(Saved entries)
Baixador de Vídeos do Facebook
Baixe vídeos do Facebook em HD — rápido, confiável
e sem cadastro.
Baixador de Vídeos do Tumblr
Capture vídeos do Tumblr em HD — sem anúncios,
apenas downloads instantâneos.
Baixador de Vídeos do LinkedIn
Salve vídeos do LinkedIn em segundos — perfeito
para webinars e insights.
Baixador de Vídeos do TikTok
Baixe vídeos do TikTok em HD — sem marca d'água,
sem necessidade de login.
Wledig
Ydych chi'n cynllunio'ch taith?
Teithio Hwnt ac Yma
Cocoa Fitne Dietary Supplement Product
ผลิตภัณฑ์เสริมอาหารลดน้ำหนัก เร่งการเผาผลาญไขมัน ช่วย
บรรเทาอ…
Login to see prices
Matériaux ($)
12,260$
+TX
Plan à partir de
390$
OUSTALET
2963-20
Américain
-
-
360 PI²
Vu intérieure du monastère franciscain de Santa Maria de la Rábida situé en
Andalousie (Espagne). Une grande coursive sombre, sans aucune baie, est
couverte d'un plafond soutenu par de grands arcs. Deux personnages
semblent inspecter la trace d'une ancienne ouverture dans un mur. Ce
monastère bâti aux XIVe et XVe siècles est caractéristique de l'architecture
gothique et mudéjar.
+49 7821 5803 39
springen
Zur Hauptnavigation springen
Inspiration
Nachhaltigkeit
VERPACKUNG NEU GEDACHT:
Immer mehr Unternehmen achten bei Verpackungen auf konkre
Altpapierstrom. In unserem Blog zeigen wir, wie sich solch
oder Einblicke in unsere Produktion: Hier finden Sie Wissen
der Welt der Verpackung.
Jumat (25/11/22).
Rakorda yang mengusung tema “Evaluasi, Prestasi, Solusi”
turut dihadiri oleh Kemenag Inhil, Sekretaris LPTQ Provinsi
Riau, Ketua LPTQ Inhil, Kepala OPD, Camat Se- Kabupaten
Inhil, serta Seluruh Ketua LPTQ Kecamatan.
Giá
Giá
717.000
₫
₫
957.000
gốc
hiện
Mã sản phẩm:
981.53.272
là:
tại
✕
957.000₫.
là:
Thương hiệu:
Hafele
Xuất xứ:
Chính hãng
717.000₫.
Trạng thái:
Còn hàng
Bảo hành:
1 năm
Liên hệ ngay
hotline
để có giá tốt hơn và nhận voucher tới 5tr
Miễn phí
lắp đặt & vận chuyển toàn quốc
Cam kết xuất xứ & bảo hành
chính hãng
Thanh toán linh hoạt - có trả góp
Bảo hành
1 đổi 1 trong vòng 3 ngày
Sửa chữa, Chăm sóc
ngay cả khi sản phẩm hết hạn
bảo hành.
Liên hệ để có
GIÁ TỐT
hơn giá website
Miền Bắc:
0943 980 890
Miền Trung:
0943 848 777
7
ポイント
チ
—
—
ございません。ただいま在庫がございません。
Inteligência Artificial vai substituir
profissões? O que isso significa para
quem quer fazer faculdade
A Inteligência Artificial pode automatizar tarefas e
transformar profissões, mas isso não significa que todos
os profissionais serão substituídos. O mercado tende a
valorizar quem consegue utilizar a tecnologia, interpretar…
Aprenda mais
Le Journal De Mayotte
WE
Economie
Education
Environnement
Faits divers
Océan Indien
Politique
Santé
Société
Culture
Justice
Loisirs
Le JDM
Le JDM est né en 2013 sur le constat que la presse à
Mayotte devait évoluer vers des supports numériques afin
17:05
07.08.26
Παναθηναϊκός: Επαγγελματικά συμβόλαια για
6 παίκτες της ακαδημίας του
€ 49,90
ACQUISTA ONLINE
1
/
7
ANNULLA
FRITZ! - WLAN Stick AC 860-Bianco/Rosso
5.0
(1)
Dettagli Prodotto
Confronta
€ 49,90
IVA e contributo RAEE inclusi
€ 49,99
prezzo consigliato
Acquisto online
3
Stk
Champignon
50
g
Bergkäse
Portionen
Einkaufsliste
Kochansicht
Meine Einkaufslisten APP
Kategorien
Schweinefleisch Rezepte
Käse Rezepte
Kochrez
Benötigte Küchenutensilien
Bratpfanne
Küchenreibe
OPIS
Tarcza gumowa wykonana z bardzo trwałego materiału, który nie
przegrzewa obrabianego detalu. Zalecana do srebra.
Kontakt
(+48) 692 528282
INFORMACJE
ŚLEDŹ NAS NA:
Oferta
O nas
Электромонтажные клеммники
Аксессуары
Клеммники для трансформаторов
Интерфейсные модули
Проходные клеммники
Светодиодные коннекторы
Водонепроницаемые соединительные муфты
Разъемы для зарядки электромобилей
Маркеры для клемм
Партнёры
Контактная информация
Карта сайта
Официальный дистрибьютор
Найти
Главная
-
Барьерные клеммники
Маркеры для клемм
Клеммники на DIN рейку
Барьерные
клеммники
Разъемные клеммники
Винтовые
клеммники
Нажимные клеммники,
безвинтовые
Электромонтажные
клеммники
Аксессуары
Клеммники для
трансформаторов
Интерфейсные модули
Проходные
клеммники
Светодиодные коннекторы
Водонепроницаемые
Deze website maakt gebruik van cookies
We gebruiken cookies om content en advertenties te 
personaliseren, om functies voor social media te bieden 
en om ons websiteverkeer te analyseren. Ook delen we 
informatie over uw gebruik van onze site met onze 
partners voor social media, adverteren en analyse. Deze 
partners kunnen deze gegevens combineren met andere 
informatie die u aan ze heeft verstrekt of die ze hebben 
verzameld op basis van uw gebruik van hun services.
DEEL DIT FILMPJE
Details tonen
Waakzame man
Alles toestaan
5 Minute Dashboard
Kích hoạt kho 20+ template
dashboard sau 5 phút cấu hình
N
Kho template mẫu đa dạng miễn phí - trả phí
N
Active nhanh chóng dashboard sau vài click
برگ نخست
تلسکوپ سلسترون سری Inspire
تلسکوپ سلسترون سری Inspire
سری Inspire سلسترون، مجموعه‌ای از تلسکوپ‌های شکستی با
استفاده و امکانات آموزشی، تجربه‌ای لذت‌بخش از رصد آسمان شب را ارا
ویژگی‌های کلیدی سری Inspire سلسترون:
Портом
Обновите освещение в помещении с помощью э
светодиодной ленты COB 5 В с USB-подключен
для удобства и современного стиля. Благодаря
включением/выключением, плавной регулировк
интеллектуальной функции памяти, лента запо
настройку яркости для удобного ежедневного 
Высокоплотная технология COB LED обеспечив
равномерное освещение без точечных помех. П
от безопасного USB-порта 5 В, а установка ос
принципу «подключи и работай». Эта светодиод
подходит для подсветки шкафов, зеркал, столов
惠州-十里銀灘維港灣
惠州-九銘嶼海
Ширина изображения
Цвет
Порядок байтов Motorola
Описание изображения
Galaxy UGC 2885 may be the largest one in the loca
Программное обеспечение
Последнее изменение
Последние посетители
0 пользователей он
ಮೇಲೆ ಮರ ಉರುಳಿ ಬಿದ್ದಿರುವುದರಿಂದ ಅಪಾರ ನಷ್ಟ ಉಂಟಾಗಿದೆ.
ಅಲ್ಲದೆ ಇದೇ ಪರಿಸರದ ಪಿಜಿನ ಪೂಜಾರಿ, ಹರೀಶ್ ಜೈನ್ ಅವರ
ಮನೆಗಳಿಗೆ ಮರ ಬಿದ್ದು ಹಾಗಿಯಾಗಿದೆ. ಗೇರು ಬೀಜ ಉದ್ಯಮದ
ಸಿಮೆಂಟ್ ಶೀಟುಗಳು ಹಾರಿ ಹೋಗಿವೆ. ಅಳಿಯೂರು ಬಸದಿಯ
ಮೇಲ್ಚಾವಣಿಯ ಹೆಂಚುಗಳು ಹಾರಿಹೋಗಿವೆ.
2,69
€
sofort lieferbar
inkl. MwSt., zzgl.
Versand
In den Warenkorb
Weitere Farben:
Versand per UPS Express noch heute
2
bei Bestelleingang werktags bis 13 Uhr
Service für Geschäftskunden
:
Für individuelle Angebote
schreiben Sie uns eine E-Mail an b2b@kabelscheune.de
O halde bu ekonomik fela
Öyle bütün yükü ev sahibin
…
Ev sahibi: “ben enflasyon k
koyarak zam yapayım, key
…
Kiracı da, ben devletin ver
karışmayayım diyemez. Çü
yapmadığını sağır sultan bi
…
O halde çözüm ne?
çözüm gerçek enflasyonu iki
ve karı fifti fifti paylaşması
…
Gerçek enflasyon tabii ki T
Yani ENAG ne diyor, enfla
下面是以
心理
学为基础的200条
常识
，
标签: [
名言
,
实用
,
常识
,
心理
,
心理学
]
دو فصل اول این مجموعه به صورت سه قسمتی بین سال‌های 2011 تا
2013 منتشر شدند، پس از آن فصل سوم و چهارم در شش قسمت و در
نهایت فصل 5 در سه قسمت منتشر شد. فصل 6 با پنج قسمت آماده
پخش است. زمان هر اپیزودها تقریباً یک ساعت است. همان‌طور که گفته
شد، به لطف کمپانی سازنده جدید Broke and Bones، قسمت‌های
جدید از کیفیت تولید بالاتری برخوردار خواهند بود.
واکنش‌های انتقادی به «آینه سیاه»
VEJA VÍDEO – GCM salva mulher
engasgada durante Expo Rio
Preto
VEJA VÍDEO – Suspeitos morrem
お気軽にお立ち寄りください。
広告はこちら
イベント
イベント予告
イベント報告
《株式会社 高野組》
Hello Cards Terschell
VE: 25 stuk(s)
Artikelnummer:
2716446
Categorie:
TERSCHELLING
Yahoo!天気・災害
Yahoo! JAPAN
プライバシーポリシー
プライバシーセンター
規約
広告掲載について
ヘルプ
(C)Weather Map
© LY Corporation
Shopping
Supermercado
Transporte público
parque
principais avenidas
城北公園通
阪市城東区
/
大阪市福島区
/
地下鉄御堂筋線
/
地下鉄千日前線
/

# ASSIGNED TASK
From the records above, copy every line that holds the word "изображения".

# EXPECTED OUTPUT
Ширина изображения
Описание изображения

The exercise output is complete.